### Work instructions
Show every line from the data below that includes "linejoin".

### Saved data entries
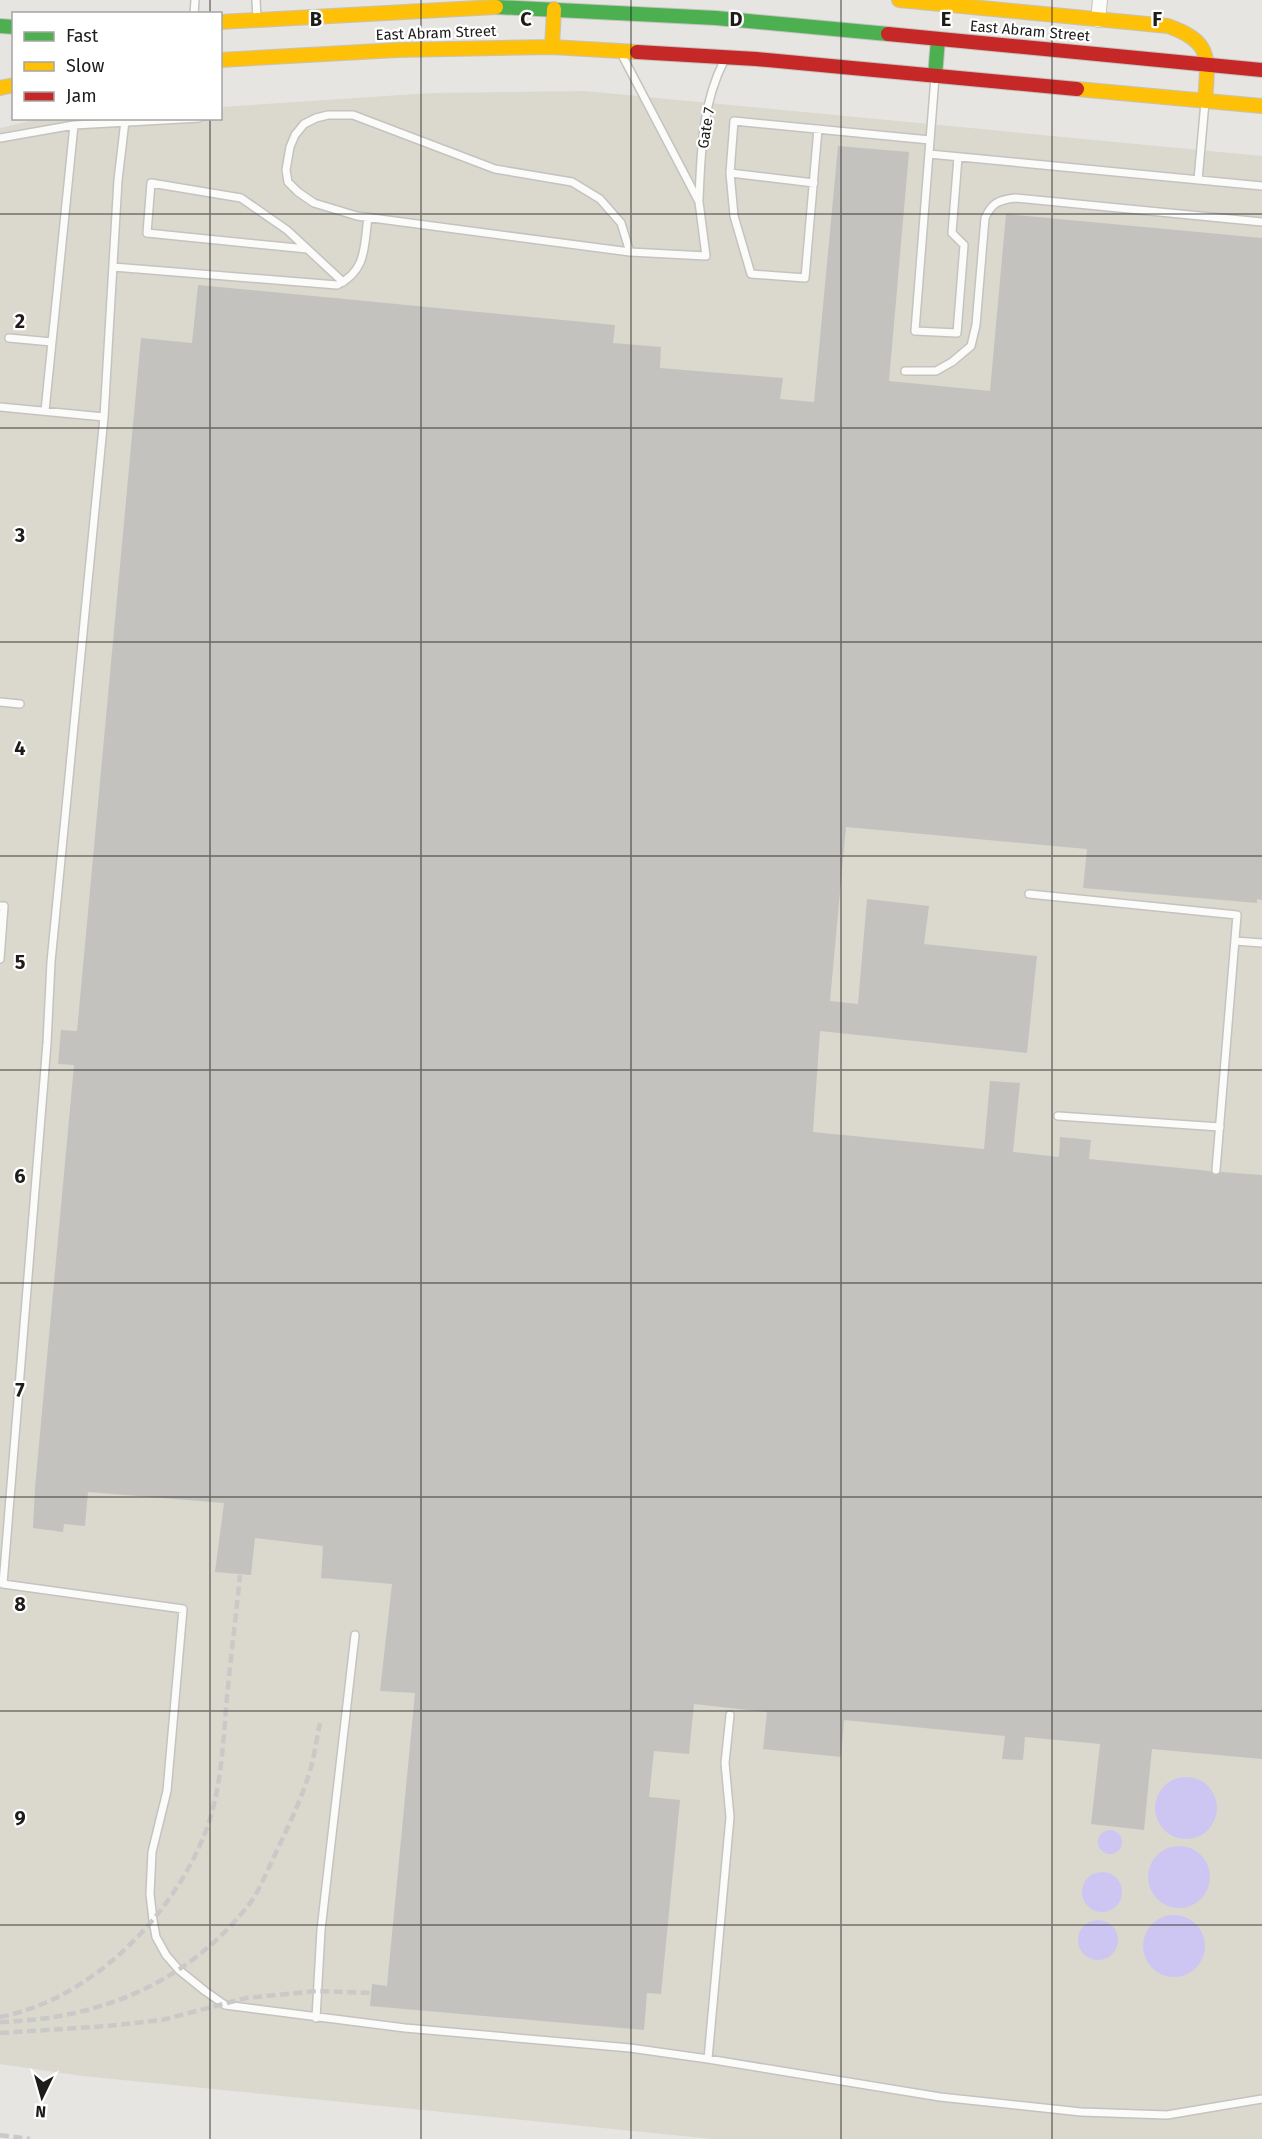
<svg xmlns="http://www.w3.org/2000/svg" width="1262" height="2139" font-family="'Fira Sans',sans-serif">
	<style>
		.built { fill: #dbd8ce }
		.water { fill: #cec6f2 }
		.building { fill: #c3c2bf }
		.lines { fill: none; stroke-linecap: round; stroke-linejoin: round }
		.lane-casing { stroke: #c4c3bf; stroke-width: 10 }
		.street-casing { stroke: #c4c3bf; stroke-width: 16 }
		.fast-casing { stroke: #c4c3bf; stroke-width: 16 }
		.slow-casing { stroke: #c4c3bf; stroke-width: 16 }
		.jam-casing { stroke: #c4c3bf; stroke-width: 16 }
		.lane { stroke: #fbfbfa; stroke-width: 7 }
		.street { stroke: #fbfbfa; stroke-width: 14 }
		.fast { stroke: #4caf50; stroke-width: 14 }
		.slow { stroke: #ffc107; stroke-width: 14 }
		.jam { stroke: #c62828; stroke-width: 14 }
		.rail { stroke: #c9c9c8; stroke-width: 4.5; stroke-dasharray: 9 4.5; stroke-linecap: butt }
		.grid { fill: none; stroke: #1d1c1a; stroke-width: 1.5; stroke-opacity: 0.55 }
		.labels { text-anchor: middle; dominant-baseline: central; stroke-width: 4.5; stroke-linejoin: round; paint-order: stroke }
		.street-label { font-size: 15px; fill: #1d1c1a; stroke: #fff }
		.grid-label { font-size: 20px; text-anchor: middle; font-weight: bold; fill: #1d1c1a; stroke: #fff; stroke-width: 4.5; stroke-linejoin: round; paint-order: stroke }
	</style>
	<rect width="100%" height="100%" fill="#e6e5e1"/>
	<path class="built" d="M585 91 1262 156V2139H713L82 2076 0 2064V128L43 118H220L221 107 431 93Z"/>
	<path class="water" d="M1155 1808a31 31 0 1 1 62 0a31 31 0 1 1-62 0Z
		M1098 1842a12 12 0 1 1 24 0a12 12 0 1 1-24 0Z
		M1148 1877a31 31 0 1 1 62 0a31 31 0 1 1-62 0Z
		M1082 1892a20 20 0 1 1 40 0a20 20 0 1 1-40 0Z
		M1143 1946a31 31 0 1 1 62 0a31 31 0 1 1-62 0Z
		M1078 1940a20 20 0 1 1 40 0a20 20 0 1 1-40 0Z"/>
	<path class="building" d="M838 146 909 152 889 381 990 391 1006 214 1262 238V900L1257 899V903L1083 888 1087 849 846 827 830 1001 858 1004 867 899 929 906 924 944 1037 956 1027 1053 820 1031 813 1132 984 1149 990 1081 1020 1083 1013 1152 1059 1157 1060 1137 1091 1140 1089 1159 1210 1171 1215 1175 1221 1172 1262 1175V1759L1152 1749 1144 1830 1091 1824 1100 1744 1025 1737 1023 1760 1002 1759 1005 1736 844 1720 841 1757 763 1749 767 1712 694 1704 689 1754 654 1751 649 1797 680 1800 661 1994 647 1993 644 2030 370 2006 372 1984 387 1986 415 1693 380 1691 392 1584 321 1578 323 1546 255 1538 251 1575 215 1572 224 1503 88 1492 85 1526 64 1524 63 1532 33 1528 35 1488 74 1065 58 1064 61 1030 77 1031 141 338 192 343 198 285 615 325 613 343 661 347 660 368 783 378 780 399 814 402Z"/>
	<g class="lines">
		<g class="lane-casing">
			<path id="lane" d="M256 0 257 18
				M194 14 195 0
				M622 55 699 202 706 256 630 252 357 216 314 203 298 192 288 182 286 170 290 147 295 135 304 124 316 118 328 115H353L495 169 572 182 600 199 621 223 630 252
				M935 77 915 331 957 333 964 245 952 233 958 157
				M125 121 118 180 104 417 51 962 47 1043 3 1584 183 1609 167 1791 152 1852 150 1894 153 1920 156 1937 166 1955 179 1970 205 1991 225 2005 405 2028 630 2048 708 2059 940 2097 1081 2112 1167 2115 1262 2099
				M818 129 805 278 751 274 734 216 730 173 734 121 930 140
				M0 138 74 125
				M929 154 1262 186
				M730 173 814 183
				M1198 180 1205 102
				M699 199C701 153 702 103 724 61
				M307 249 147 233 151 183 241 198 287 230 343 282
				M113 267 337 285C367 271 364 246 368 217
				M9 338 52 342
				M905 371H936L952 362 971 346 976 325 985 218C992 203 998 200 1015 198L1262 222
				M0 407 104 417
				M45 411 74 125 199 118
				M0 702 20 704
				M1029 894 1237 915 1216 1170
				M0 906H4L0 959
				M1235 941 1262 943
				M1058 1116 1220 1127
				M316 2018 321 1930 355 1635
				M708 2059 730 1817 725 1763 730 1715"/>
		</g>
		<g class="street-casing">
			<path id="street" d="M1098 20 1100 0"/>
		</g>
		<g class="fast-casing">
			<path id="fast" d="M496 7 716 18 888 34
				M0 26 14 27
				M935 76 938 39"/>
		</g>
		<g class="slow-casing">
			<path id="slow" d="M899 0 1168 26C1213 42 1208 59 1205 101
				M220 22 496 7
				M552 47 554 9
				M220 60 397 50 552 47 637 52
				M0 88 14 85
				M1077 89 1262 106"/>
		</g>
		<g class="jam-casing">
			<path id="jam" d="M888 34 1262 70
				M637 52 756 59 1077 89"/>
		</g>
		<use href="#lane" class="lane"/>
		<use href="#street" class="street"/>
		<use href="#fast" class="fast"/>
		<use href="#slow" class="slow"/>
		<use href="#jam" class="jam"/>
		<path class="rail" d="M0 2017C93 1999 175 1914 207 1828 222 1786 223 1740 227 1697 231 1656 236 1615 240 1575
			M0 2022C98 2019 184 1985 247 1907 258 1894 265 1875 273 1859 285 1833 298 1807 307 1780 314 1762 316 1741 320 1723
			M0 2033 108 2026 162 2020 246 1998 317 1991 371 1993
			M0 2135 30 2139"/>
	</g>
	<path class="grid" d="M210 0V14M421 0V2139M631 0V2139M841 0V2139M1052 0V2139M210 118V2139M0 214H1262M0 428H1262M0 642H1262M0 856H1262M0 1070H1262M0 1283H1262M0 1497H1262M0 1711H1262M0 1925H1262"/>
	<g class="labels">
		<g class="street-label">
			<text transform="translate(1030 31) rotate(5)">East Abram Street</text>
			<text transform="translate(436 33) rotate(-2)">East Abram Street</text>
			<text transform="translate(706 128) rotate(-81)">Gate 7</text>
		</g>
	</g>
	<g class="grid-label">
		<text x="316" y="26">B</text>
		<text x="526" y="26">C</text>
		<text x="736" y="26">D</text>
		<text x="946" y="26">E</text>
		<text x="1157" y="26">F</text>
		<text x="20" y="328">2</text>
		<text x="20" y="542">3</text>
		<text x="20" y="755">4</text>
		<text x="20" y="969">5</text>
		<text x="20" y="1183">6</text>
		<text x="20" y="1397">7</text>
		<text x="20" y="1611">8</text>
		<text x="20" y="1825">9</text>
	</g>
	<rect x="12" y="12" width="210" height="108" fill="#ffffff" stroke="#a5a4a3" stroke-width="1.5"/>
	<rect x="24" y="32" width="30" height="9" fill="#4caf50" stroke="#a5a4a3" stroke-width="1.5"/>
	<text x="66" y="42" font-size="18" fill="#1d1c1a">Fast</text>
	<rect x="24" y="62" width="30" height="9" fill="#ffc107" stroke="#a5a4a3" stroke-width="1.5"/>
	<text x="66" y="72" font-size="18" fill="#1d1c1a">Slow</text>
	<rect x="24" y="92" width="30" height="9" fill="#c62828" stroke="#a5a4a3" stroke-width="1.5"/>
	<text x="66" y="102" font-size="18" fill="#1d1c1a">Jam</text>
	<g transform="translate(42 2097) rotate(185)" stroke="#ffffff" stroke-width="4.5" paint-order="stroke">
	<path d="M0-4.5L10 22L0 15L-10 22Z" fill="#1d1c1a"/>
	<text y="-9" font-size="16" font-weight="bold" text-anchor="middle" fill="#1d1c1a">N</text>
	</g>
</svg>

### Response
		.lines { fill: none; stroke-linecap: round; stroke-linejoin: round }
		.labels { text-anchor: middle; dominant-baseline: central; stroke-width: 4.5; stroke-linejoin: round; paint-order: stroke }
		.grid-label { font-size: 20px; text-anchor: middle; font-weight: bold; fill: #1d1c1a; stroke: #fff; stroke-width: 4.5; stroke-linejoin: round; paint-order: stroke }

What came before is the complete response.